12 de março, de 2013 | 00:00
Mãe cobra paradeiro do filho desaparecido
Dona de casa faz desabafo pedindo ajuda por informações que esclareçam o sumiço de Luiz Paulo
IPATINGA - A dona de casa Ivone José da Silva, 50 anos, é de poucas palavras. O sofrimento por falta de respostas do paradeiro do filho, Luiz Paulo Gonçalves, desaparecido há dois anos, mudou o ânimo da moradora do bairro Iguaçu. Ivone diz se sentir desamparada. As memórias do filho permanecem vivas para ela, para os amigos e demais familiares, mas Ivone acredita que o caso parece cair no esquecimento da Justiça e da sociedade. "O pior é não saber o que houve, não ter uma resposta", desabafa.O apartamento da dona de casa, na rua Turfa, é pequeno. Em um canto da sala, Maria Luíza, de quatro anos, brinca espalhando os potinhos de tinta em cima de folhas brancas. "Ela ainda lembra e sempre pergunta pelo pai. Eu estava vendo um DVD com fotos do Luiz Paulo quando ela disse que a gente tinha que entrar lá (no televisor) para tirar ele", diz Ivone, sentada no sofá, junto à mesa de canto com a TV.
Luiz Paulo Gonçalves desapareceu em 19 de janeiro de 2011, à época com 23 anos, junto com o amigo DJ Nayron Márcio Pereira de Souza, de 20 anos. Os dois, que moravam no bairro Iguaçu, sumiram após saírem juntos de um churrasco entre amigos, no bairro Cariru, em Ipatinga. O veículo utilizado pelos dois jovens foi localizado pela polícia cinco dias depois, abandonado no município de Nova Era. Equipes do Corpo de Bombeiros trabalharam na busca pelos corpos ou indícios que apontassem o paradeiro dos desaparecidos. Nada foi encontrado.
Uma notícia recentemente divulgada pela imprensa regional trouxe esperanças a Ivone por esclarecimentos do caso. Restos mortais de uma ossada humana encontrada em maio do ano passado, na estrada de acesso ao povoado de Ipabinha, no município de Santana de Paraíso, revelavam indícios de uma pessoa morta na mesma época do desaparecimento dos jovens.

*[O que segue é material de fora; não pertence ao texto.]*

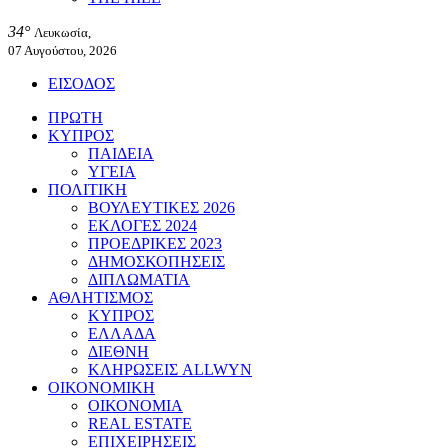
34°
Λευκωσία,
07 Αυγούστου, 2026
ΕΙΣΟΔΟΣ
ΠΡΩΤΗ
ΚΥΠΡΟΣ
ΠΑΙΔΕΙΑ
ΥΓΕΙΑ
ΠΟΛΙΤΙΚΗ
ΒΟΥΛΕΥΤΙΚΕΣ 2026
ΕΚΛΟΓΕΣ 2024
ΠΡΟΕΔΡΙΚΕΣ 2023
ΔΗΜΟΣΚΟΠΗΣΕΙΣ
ΔΙΠΛΩΜΑΤΙΑ
ΑΘΛΗΤΙΣΜΟΣ
ΚΥΠΡΟΣ
ΕΛΛΑΔΑ
ΔΙΕΘΝΗ
ΚΛΗΡΩΣΕΙΣ ALLWYN
ΟΙΚΟΝΟΜΙΚΗ
ΟΙΚΟΝΟΜΙΑ
REAL ESTATE
ΕΠΙΧΕΙΡΗΣΕΙΣ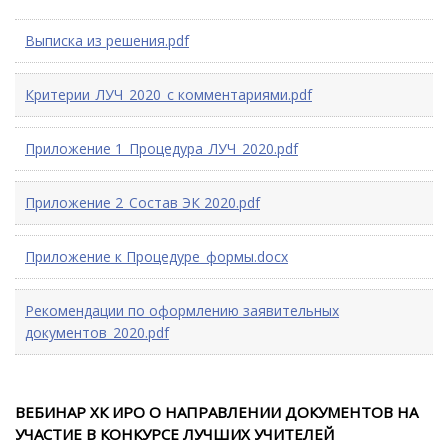
Выписка из решения.pdf
Критерии_ЛУЧ_2020_с комментариями.pdf
Приложение 1_Процедура_ЛУЧ_2020.pdf
Приложение 2_Состав ЭК 2020.pdf
Приложение к Процедуре_формы.docx
Рекомендации по оформлению заявительных
документов_2020.pdf
ВЕБИНАР ХК ИРО О НАПРАВЛЕНИИ ДОКУМЕНТОВ НА
УЧАСТИЕ В КОНКУРСЕ ЛУЧШИХ УЧИТЕЛЕЙ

Amostras de sangue da mãe do amigo de Luiz Paulo foram colhidas para o exame de DNA no Instituto de Criminalística da Polícia Civil de Belo Horizonte.
"Quando vi a manchete fiquei muito nervosa, não li direito a notícia, a pressão subiu. Mas quando li com mais calma pensei que, se os dois estavam juntos, por que apenas a ossada de uma única pessoa? Deu uma esperança. Mas se ele está vivo, morreu, ou se mataram, cadê?", indaga a mãe, que já não consegue segurar o choro.

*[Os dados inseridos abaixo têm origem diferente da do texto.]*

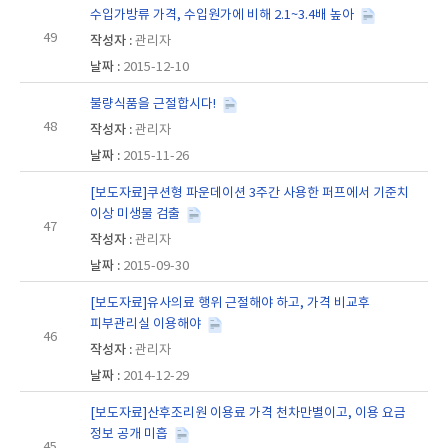
수입가방류 가격, 수입원가에 비해 2.1~3.4배 높아
49
관리자
2015-12-10
불량식품을 근절합시다!
48
관리자
2015-11-26
[보도자료]쿠션형 파운데이션 3주간 사용한 퍼프에서 기준치
이상 미생물 검출
47
관리자
2015-09-30
[보도자료]유사의료 행위 근절해야 하고, 가격 비교후
피부관리실 이용해야
46
관리자
2014-12-29
[보도자료]산후조리원 이용료 가격 천차만별이고, 이용 요금
정보 공개 미흡
45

Com os olhos fixos em um porta-retrato com a foto de Luiz, Ivone se recorda bem daquela quarta-feira, há dois anos e dois meses, quando viu e falou com o filho pela última vez. Eles estiveram juntos no almoço. E o dia seguiu tranquilo, assim como nos outros - nada pareceu estar fora da rotina. Mas, à noite, o telefone do jovem, que trabalhava como barman em boate e fazia bicos como mototaxista, ficou desligado. Não houve mais contato.

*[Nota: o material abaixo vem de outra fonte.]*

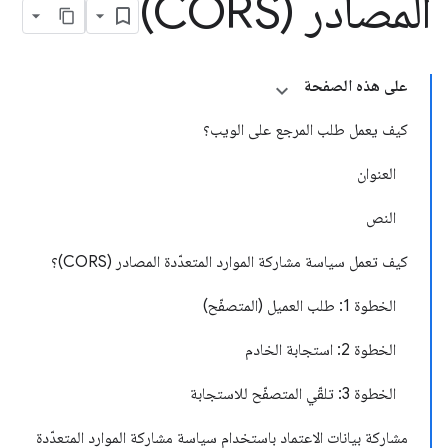
المصادر (CORS)
على هذه الصفحة
كيف يعمل طلب المرجع على الويب؟
العنوان
النص
كيف تعمل سياسة مشاركة الموارد المتعدّدة المصادر (CORS)؟
الخطوة 1: طلب العميل (المتصفّح)
الخطوة 2: استجابة الخادم
الخطوة 3: تلقّي المتصفّح للاستجابة
مشاركة بيانات الاعتماد باستخدام سياسة مشاركة الموارد المتعدّدة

A mãe pede que o caso não seja esquecido. Mas que autoridades policiais, de Justiça e quem se sensibilize, possam cobrar respostas do que ainda se configura um mistério. "Nesses dois anos o que eu pude fazer eu fiz. Fui às rádios, aos jornais, à delegacia, fiz manifestação por respostas do desaparecimento do Luiz, mas nunca tive retorno algum. Queria que se alguém o viu ou souber de alguma pista que possa esclarecer tudo isto me informe. Queria que a polícia pudesse me ajudar, ou o Ministério Público, ou ainda as outras autoridades, para que o sumiço dos meninos não caia do esquecimento. Talvez se eu tivesse dinheiro, já teria resolvido. Para quem tem dinheiro, parece que as coisas são mais fáceis", diz, num semblante revelador de tristeza e frustração.